NEW YORK (Reuters Breakingviews) - Posing a question for a book title is risky because the reader may not care to know the answer. But high-stakes gambling is in the DNA of the man behind “Who is Michael Ovitz?” Ovitz has been Hollywood super-agent, dealmaker, art collector and short-lived heir apparent to the corner office at Walt Disney. The last of these is one reason to tough out more than 350 pages. His time at the Mouse House serves as a cautionary tale of succession planning gone haywire. More than 20 years later, Disney will soon be seeking another new chief executive.
Ovitz defined the stereotype of a brash Hollywood macher from the 1970s through the 1990s. He parlayed a coveted job in the mailroom of talent agency William Morris into bigger jobs, eventually breaking off to start a rival firm, Creative Artists Agency, better known simply as CAA. It was the powerhouse behind some of Tinseltown’s biggest movies including “Jurassic Park,” “Ghostbusters” and “Rain Man.”
The book is full of sweeping statements and copious name dropping. Tom Cruise. Steven Spielberg. Dustin Hoffman. There’s a whole chapter devoted to Paul “P.L.” Newman. Ovitz was skilled at playing the role of his life. “I was a chameleon, becoming whomever I needed to be to make everyone comfortable and close the deal. My basic character was buttoned-up, omniscient, wise, loyal, indomitable ... A Terminator.”
Modesty and self-reflection are in short supply. At least Ovitz says he realized immediately it was a mistake to tell his client Barbara Streisand that she was too old and irrelevant to young men to push for equal compensation. She was 52 at the time. The anecdote presents a chance to discuss the subject of sexism in Hollywood – the casting couch is a notorious trope - but Ovitz gives it only a few paragraphs. Instead, the incident marks the beginning of the end of his time with CAA and the start of his ambition to be on the buyside: the person taking the calls, not returning them.
So he sets off to become a media executive. Crossing over wasn’t so easy. Here, too, it might have been instructive for Ovitz to expand on the experience. His friend, Disney Chief Executive Michael Eisner, was courting Ovitz to come aboard, promising him co-CEO duties and power. After turning down a top job at Universal, snapped up by his partner Ron Meyer, Disney’s overture looked like an enticing second chance.
Yet before Ovitz ever set foot in the Magic Kingdom, the relationship was fraught. For starters, Eisner wasn’t straight with Ovitz about his title and reporting line. Before the ink dried on the contract in 1995, he told his wife: “No matter what I do, I’m going to fail at this job. I think I just made the biggest mistake of my career.”
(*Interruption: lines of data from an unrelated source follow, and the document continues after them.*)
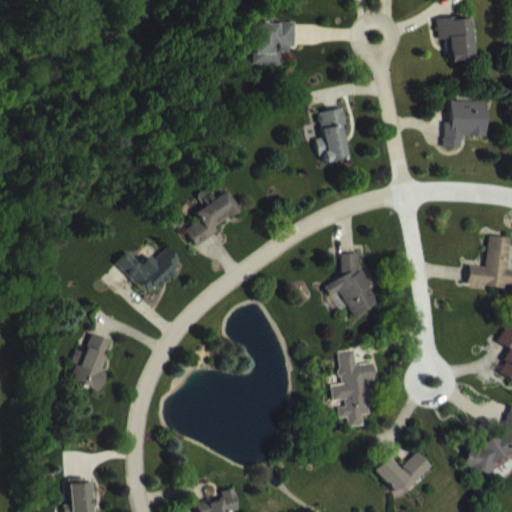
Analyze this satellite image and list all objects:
building: (457, 51)
building: (271, 56)
road: (391, 111)
building: (465, 136)
building: (332, 149)
building: (211, 231)
road: (244, 268)
building: (494, 278)
building: (149, 283)
road: (419, 285)
building: (354, 299)
building: (507, 365)
building: (91, 377)
building: (354, 402)
building: (491, 463)
building: (402, 485)
building: (83, 502)
building: (227, 508)
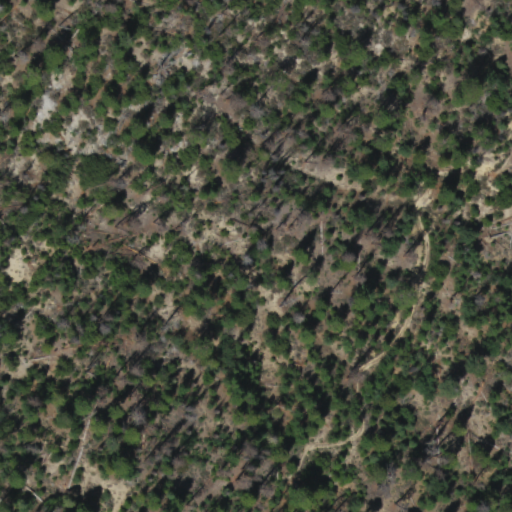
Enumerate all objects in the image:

Indeed, Ovitz was thwarted at every turn. Attempts to bring in talent, negotiate a messy exit for former studio head Jeffrey Katzenberg and buy a stake in Yahoo from Masayoshi Son’s SoftBank were all shot down. Ovitz admits he made plenty of mistakes – “I came in like a whirlwind” – but the partnership was widely considered a disaster. Ovitz was fired a little over a year later and successfully sued the company to collect his $130 million compensation package.
The next several years at Disney ushered in a downward spiral. Eisner resisted identifying a successor. The company’s stock cratered, and Comcast’s Brian Roberts made a hostile takeover attempt. The effort ultimately failed, but Disney’s investors realized that Eisner needed to move on.
Luckily for the Mouse House, a promising leader named Bob Iger, acquired in the 1995 merger with Capital Cities/ABC, had what it took. He landed the top job in 2005, and Disney has flourished. The share price has quadrupled since he took over, making the company worth over $170 billion. Ovitz’s part in Iger’s success was brief, but he did help set the scene. Eisner dispatched him during his first week on the job to fire a suspicious Iger, but Ovitz instead talked the ABC executive into staying.
Now, though, Disney is once again at a crossroads. The company is spending an astonishing $71 billion, its largest deal yet, to acquire Twenty-First Century Fox’s entertainment and international assets. The integration will be one of the biggest challenges of Iger’s career, as he also belatedly battles Netflix and Amazon. Iger has postponed his retirement several times, and there’s no apparent successor. To help avoid a repeat Hollywood ending, maybe at least excerpts from “Who is Michael Ovitz?” should be on the Disney boss’s reading list.